#### DATA

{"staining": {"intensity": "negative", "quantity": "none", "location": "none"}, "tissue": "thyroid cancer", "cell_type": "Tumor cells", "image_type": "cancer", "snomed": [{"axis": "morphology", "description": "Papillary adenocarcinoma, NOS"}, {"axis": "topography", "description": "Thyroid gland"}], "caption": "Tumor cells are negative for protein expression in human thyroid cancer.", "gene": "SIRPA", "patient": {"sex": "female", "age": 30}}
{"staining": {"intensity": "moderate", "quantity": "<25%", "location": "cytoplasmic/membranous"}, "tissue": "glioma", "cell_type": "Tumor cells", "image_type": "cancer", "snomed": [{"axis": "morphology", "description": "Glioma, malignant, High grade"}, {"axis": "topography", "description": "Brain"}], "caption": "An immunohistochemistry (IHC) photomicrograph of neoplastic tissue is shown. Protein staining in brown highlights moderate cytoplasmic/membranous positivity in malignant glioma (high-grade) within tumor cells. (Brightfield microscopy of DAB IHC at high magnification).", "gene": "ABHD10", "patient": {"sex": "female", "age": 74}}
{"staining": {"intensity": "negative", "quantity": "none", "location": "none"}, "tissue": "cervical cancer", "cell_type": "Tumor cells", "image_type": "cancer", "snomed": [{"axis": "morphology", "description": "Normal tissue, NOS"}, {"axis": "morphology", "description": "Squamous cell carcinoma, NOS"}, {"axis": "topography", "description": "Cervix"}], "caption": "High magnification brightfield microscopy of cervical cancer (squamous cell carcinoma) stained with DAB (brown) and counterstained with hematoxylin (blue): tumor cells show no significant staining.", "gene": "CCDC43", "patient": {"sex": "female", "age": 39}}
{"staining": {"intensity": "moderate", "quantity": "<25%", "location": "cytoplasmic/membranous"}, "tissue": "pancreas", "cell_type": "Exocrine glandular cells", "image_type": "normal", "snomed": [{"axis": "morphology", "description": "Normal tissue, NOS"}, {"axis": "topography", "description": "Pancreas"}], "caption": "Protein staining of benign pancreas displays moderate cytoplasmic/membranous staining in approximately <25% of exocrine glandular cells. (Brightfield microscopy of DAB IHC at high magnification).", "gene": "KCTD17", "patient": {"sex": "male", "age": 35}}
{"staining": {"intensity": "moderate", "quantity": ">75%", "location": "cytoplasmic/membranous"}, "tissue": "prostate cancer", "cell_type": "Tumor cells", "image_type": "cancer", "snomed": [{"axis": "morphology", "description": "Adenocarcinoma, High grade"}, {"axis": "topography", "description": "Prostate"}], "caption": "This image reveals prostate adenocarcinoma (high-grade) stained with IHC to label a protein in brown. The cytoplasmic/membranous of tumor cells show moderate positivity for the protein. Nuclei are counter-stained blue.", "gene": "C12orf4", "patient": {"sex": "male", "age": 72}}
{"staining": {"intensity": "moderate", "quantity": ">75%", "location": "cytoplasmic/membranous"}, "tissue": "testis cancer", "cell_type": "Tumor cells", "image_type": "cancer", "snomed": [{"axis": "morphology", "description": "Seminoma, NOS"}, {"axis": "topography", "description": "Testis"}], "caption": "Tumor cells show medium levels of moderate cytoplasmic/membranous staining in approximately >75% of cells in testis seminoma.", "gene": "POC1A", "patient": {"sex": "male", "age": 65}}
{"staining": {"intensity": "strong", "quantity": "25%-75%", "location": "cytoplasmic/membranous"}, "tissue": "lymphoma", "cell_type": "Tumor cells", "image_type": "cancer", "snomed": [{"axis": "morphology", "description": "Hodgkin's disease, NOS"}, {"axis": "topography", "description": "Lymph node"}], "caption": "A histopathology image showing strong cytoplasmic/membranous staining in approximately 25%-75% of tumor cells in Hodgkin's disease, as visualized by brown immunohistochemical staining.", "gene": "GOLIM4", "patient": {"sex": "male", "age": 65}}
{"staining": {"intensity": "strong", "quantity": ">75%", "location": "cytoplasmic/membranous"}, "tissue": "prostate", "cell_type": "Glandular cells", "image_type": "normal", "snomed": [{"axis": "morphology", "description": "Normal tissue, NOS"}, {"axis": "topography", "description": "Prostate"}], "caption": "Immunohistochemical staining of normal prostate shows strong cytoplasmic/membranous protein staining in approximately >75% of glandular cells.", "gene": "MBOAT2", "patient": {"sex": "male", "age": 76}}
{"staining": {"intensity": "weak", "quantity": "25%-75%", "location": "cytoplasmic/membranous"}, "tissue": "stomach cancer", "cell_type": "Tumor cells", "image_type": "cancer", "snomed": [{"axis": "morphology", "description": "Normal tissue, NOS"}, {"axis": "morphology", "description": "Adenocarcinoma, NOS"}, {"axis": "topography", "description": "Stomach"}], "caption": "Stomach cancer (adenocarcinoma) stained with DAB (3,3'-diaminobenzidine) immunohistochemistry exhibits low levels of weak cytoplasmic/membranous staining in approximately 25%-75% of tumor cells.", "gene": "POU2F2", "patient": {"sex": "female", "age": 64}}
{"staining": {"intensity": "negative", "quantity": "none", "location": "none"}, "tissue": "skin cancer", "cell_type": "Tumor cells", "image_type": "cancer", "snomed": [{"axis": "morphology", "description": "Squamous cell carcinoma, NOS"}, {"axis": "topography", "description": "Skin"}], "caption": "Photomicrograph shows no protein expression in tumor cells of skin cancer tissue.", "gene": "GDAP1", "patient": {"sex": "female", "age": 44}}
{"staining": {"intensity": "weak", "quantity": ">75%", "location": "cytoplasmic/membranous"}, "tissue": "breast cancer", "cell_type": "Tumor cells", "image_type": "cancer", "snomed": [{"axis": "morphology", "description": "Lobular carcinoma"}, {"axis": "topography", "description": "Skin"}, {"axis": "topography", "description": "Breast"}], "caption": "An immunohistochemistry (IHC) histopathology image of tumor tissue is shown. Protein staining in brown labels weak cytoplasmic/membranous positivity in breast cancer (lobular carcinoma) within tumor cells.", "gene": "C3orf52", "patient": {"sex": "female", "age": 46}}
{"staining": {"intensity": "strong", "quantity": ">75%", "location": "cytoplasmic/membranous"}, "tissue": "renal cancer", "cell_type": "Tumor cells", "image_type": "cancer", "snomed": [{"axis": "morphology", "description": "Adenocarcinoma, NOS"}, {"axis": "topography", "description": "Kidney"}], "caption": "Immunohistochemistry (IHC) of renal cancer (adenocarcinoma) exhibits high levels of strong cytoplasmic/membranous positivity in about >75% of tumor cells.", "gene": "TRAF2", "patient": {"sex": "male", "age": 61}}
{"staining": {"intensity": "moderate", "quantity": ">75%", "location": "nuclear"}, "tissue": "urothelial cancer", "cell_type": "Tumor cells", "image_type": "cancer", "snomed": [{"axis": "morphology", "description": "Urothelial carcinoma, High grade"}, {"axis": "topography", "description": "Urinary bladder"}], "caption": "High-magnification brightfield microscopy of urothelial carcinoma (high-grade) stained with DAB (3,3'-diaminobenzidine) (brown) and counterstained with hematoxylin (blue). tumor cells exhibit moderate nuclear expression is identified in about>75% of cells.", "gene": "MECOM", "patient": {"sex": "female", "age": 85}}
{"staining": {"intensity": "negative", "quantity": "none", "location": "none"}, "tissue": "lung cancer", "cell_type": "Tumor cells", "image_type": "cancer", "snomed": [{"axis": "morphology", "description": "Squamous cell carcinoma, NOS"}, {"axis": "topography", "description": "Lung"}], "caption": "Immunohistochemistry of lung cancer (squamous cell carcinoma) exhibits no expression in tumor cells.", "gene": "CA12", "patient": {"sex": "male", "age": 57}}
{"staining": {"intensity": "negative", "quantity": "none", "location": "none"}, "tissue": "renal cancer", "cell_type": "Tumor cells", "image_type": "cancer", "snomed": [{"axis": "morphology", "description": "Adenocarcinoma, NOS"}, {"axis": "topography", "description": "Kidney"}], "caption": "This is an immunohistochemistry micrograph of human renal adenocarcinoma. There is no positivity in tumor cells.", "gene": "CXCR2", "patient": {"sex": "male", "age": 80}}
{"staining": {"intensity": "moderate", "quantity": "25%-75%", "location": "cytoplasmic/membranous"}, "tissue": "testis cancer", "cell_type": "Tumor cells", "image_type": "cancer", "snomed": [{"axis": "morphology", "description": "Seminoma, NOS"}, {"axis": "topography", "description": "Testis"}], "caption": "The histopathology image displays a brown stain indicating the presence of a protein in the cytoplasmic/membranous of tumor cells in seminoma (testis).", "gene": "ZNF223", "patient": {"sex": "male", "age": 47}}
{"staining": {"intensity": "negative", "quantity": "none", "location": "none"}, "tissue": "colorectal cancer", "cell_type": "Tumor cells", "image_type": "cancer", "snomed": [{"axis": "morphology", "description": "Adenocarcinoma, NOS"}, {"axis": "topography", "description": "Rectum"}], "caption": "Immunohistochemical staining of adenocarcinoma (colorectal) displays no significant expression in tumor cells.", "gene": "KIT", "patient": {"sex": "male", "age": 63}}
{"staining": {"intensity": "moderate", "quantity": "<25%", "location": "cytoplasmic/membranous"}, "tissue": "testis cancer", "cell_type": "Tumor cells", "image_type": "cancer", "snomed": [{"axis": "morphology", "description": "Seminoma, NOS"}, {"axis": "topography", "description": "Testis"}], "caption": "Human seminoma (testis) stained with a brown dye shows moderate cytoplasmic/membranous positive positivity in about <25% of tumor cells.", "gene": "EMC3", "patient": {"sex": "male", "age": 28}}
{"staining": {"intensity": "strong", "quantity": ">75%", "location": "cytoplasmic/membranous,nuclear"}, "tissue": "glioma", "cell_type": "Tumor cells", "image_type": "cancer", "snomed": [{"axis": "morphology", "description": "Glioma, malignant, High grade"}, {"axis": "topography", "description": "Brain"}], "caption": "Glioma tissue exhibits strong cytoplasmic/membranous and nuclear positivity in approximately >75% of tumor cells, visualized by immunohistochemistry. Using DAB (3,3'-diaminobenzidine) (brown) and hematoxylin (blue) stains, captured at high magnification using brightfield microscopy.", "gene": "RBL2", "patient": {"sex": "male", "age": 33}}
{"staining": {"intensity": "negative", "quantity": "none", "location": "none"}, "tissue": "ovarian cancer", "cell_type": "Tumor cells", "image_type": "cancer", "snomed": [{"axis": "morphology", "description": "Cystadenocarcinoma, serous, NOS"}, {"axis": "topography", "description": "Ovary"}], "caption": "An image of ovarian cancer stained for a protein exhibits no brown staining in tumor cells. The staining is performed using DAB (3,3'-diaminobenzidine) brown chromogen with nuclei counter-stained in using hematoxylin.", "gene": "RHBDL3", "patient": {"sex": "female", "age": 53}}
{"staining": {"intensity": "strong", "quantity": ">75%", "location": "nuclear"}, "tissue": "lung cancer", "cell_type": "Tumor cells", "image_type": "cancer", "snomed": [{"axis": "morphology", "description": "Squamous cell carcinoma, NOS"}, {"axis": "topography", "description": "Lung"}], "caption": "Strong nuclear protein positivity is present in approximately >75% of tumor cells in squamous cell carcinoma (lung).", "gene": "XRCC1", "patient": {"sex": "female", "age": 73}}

########

• [PROBLEM DESCRIPTION] Above are the entries; copy every line among them that contains the word "shown".

• [ANSWER SECTION]
{"staining": {"intensity": "moderate", "quantity": "<25%", "location": "cytoplasmic/membranous"}, "tissue": "glioma", "cell_type": "Tumor cells", "image_type": "cancer", "snomed": [{"axis": "morphology", "description": "Glioma, malignant, High grade"}, {"axis": "topography", "description": "Brain"}], "caption": "An immunohistochemistry (IHC) photomicrograph of neoplastic tissue is shown. Protein staining in brown highlights moderate cytoplasmic/membranous positivity in malignant glioma (high-grade) within tumor cells. (Brightfield microscopy of DAB IHC at high magnification).", "gene": "ABHD10", "patient": {"sex": "female", "age": 74}}
{"staining": {"intensity": "weak", "quantity": ">75%", "location": "cytoplasmic/membranous"}, "tissue": "breast cancer", "cell_type": "Tumor cells", "image_type": "cancer", "snomed": [{"axis": "morphology", "description": "Lobular carcinoma"}, {"axis": "topography", "description": "Skin"}, {"axis": "topography", "description": "Breast"}], "caption": "An immunohistochemistry (IHC) histopathology image of tumor tissue is shown. Protein staining in brown labels weak cytoplasmic/membranous positivity in breast cancer (lobular carcinoma) within tumor cells.", "gene": "C3orf52", "patient": {"sex": "female", "age": 46}}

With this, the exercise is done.